Supplied information:
------------------------------
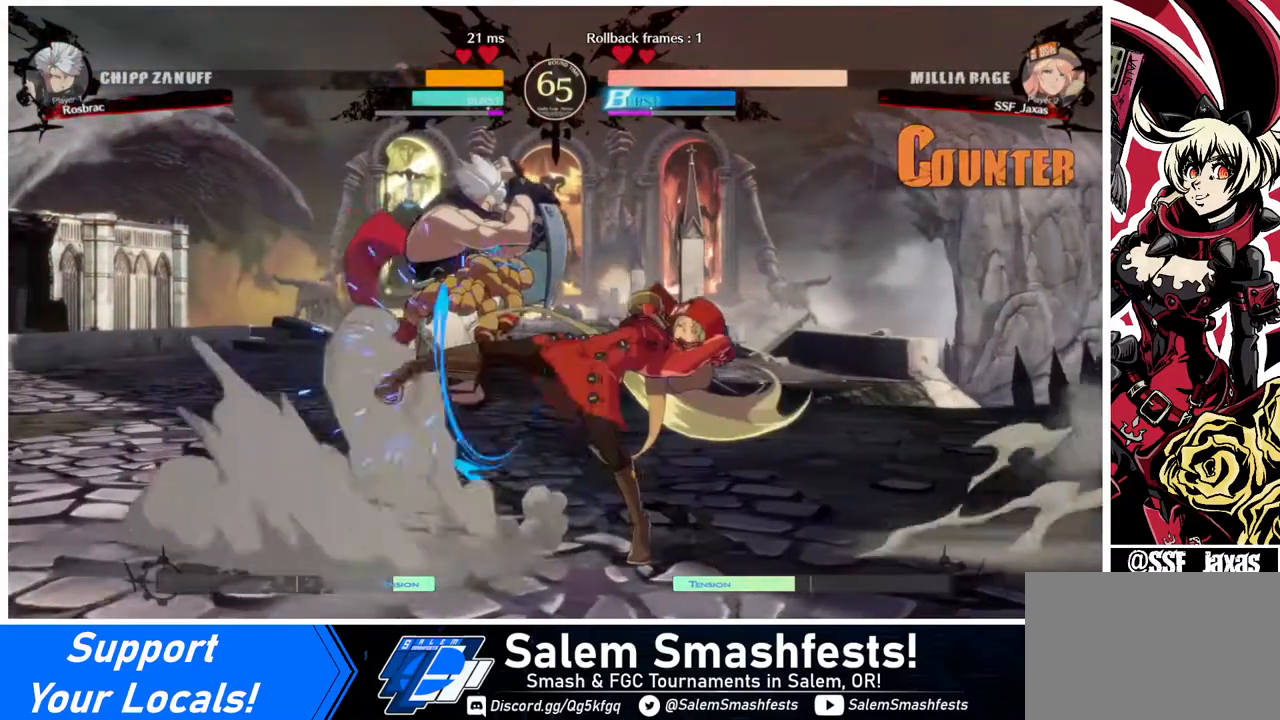
{"buttons": ["DPAD_LEFT"], "events": [[160, "DPAD_LEFT", "down"], [240, "DPAD_LEFT", "up"], [280, "DPAD_LEFT", "down"], [400, "R2", "down"], [520, "R2", "up"]]}
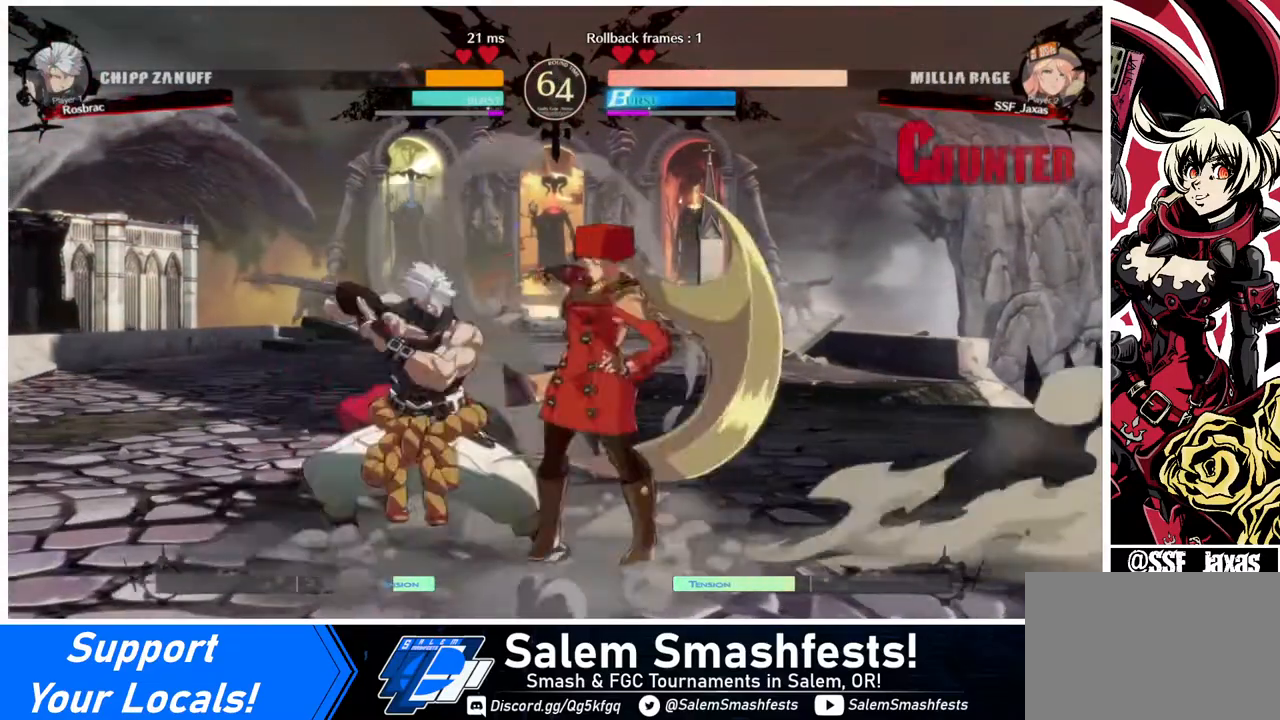
{"buttons": ["DPAD_DOWN", "DPAD_RIGHT"], "events": [[80, "DPAD_LEFT", "up"], [320, "DPAD_DOWN", "down"], [320, "DPAD_RIGHT", "down"], [440, "CIRCLE", "down"], [480, "CIRCLE", "up"]]}
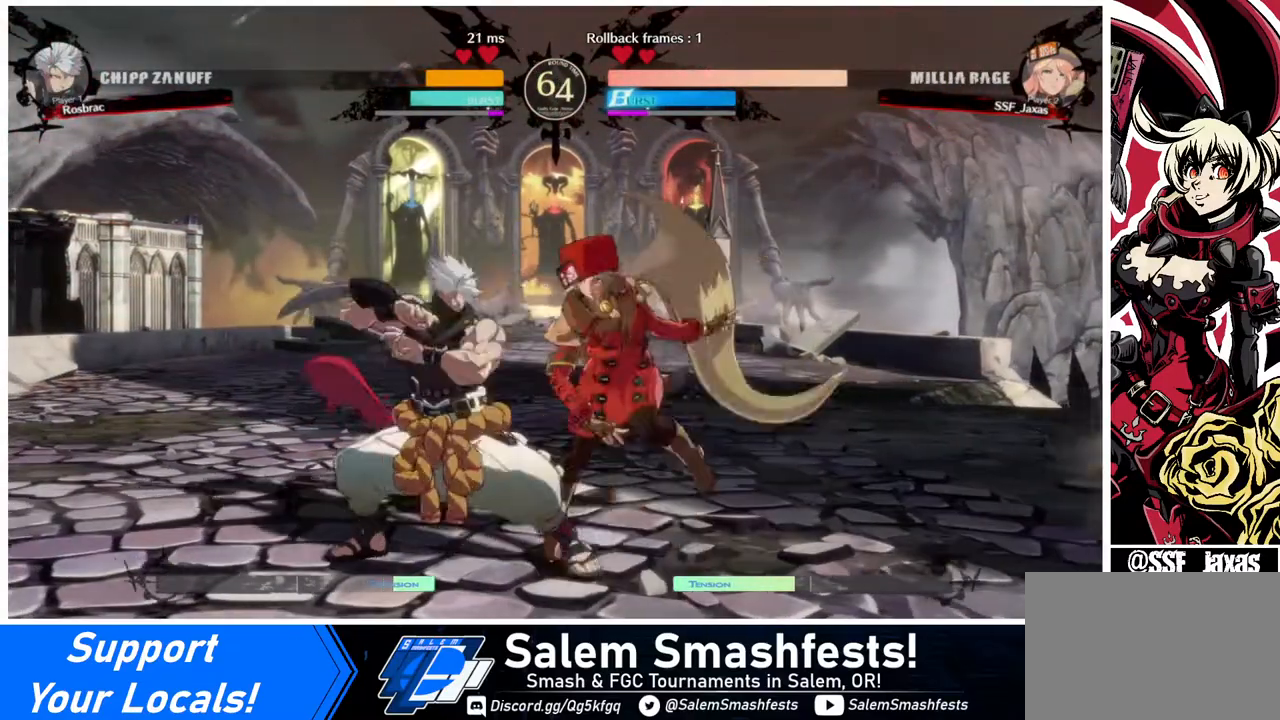
{"buttons": ["DPAD_DOWN", "DPAD_RIGHT"], "events": []}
------------------------------
Task brief: The material above should be printed again exactly, with each picture left out.

Response:
{"buttons": ["DPAD_LEFT"], "events": [[160, "DPAD_LEFT", "down"], [240, "DPAD_LEFT", "up"], [280, "DPAD_LEFT", "down"], [400, "R2", "down"], [520, "R2", "up"]]}
{"buttons": ["DPAD_DOWN", "DPAD_RIGHT"], "events": [[80, "DPAD_LEFT", "up"], [320, "DPAD_DOWN", "down"], [320, "DPAD_RIGHT", "down"], [440, "CIRCLE", "down"], [480, "CIRCLE", "up"]]}
{"buttons": ["DPAD_DOWN", "DPAD_RIGHT"], "events": []}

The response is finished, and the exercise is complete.